In an interview with Here and Now, Adam Howard, a professor of education at Colby College, argued that places like Georgetown Prep do, indeed, have a lot of good attributes, but “they also encourage win-at-all-costs attitudes, unhealthy levels of stress, deception, materialism, competition and so forth, selfishness and greed.” Kavanaugh himself described the school’s culture in 2015 as, “What happens at Georgetown Prep, stays at Georgetown Prep.”
Van Dyke acknowledges that the school should be evaluating its culture. “It is a time to continue our ongoing work with the guys on developing a proper sense of self and a healthy understanding of masculinity, in contrast to many of the cultural models and caricatures that they see,” he says. “And it is a time to talk with them honestly and even bluntly about what respect for others, especially respect for women and other marginalized people means in very practical terms—in actions and in words.”

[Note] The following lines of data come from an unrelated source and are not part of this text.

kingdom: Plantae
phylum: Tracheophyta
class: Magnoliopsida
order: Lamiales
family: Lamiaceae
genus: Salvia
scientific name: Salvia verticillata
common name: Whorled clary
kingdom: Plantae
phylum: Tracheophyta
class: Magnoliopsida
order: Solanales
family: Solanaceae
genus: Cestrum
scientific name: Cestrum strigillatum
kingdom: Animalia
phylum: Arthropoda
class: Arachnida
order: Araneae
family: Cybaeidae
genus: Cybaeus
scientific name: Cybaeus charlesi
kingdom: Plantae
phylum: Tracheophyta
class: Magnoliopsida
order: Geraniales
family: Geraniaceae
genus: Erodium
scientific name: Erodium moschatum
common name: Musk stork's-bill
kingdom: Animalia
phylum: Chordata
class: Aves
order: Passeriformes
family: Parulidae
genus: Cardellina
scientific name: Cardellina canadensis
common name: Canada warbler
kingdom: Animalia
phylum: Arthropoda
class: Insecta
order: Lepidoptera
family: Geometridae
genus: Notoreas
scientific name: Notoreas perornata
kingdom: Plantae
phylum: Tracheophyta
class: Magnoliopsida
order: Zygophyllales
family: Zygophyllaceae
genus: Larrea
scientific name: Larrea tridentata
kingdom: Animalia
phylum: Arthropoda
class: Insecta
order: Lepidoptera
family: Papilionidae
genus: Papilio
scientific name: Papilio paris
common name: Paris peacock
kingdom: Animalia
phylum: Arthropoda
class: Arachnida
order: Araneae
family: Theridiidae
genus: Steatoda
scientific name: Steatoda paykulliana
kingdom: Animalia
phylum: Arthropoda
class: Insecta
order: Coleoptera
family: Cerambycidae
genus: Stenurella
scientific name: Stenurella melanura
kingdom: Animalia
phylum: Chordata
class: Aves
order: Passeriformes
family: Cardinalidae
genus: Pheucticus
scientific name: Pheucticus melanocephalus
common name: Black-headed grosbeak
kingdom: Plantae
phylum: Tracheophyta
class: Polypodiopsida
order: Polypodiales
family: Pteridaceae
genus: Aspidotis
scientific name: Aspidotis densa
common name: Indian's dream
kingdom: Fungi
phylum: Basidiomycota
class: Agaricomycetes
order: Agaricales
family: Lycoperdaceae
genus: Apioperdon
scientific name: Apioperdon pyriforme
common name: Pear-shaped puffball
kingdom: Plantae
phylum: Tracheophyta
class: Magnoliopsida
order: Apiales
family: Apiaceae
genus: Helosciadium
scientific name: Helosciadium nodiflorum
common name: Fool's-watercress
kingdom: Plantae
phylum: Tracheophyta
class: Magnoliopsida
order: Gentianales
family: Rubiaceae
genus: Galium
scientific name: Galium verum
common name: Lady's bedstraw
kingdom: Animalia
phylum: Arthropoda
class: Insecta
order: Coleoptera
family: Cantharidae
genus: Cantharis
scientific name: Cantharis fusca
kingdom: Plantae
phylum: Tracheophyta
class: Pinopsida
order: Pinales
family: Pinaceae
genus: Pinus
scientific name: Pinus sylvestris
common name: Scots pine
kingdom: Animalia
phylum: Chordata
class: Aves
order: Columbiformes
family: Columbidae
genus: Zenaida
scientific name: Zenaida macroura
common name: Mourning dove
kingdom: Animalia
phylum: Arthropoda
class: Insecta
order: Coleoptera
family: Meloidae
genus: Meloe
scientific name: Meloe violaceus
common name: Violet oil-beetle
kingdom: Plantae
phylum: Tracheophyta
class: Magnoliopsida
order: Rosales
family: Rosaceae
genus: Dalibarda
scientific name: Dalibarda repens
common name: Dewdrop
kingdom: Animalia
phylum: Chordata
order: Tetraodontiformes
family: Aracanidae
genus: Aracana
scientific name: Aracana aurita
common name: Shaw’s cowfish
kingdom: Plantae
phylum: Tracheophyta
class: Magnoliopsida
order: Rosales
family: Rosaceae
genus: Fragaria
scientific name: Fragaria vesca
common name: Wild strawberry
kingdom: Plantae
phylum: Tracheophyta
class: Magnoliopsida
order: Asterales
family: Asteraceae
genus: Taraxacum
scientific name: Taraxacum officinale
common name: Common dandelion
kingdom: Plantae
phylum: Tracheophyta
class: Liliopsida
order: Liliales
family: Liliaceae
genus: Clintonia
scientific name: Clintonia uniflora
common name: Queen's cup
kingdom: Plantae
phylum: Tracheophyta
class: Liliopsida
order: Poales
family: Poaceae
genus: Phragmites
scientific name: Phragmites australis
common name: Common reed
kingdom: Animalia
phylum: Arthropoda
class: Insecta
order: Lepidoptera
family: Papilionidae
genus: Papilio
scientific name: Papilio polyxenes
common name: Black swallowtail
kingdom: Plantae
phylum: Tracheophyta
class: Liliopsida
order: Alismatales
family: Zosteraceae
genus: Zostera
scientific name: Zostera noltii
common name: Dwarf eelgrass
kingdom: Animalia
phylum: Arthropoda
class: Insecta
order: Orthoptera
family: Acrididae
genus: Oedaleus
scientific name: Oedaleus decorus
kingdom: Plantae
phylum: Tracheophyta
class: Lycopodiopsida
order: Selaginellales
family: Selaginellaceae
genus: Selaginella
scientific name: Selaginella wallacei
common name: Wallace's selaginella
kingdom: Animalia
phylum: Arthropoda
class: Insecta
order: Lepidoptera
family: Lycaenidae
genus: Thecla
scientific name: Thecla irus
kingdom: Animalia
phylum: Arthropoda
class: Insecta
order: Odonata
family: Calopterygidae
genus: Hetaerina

Van Dyke’s letter seeks to reassure the Georgetown Prep community that it will improve without admitting it could have fallen short. The school is positioning itself as so far removed from Kavanaugh’s alleged actions that they don’t even bear mentioning, but it knows it is not removed enough to say nothing. (“I don’t say this because I have to.”) There is a tension here, a sense of wanting to fix the school’s culture of toxic masculinity, but deny it too.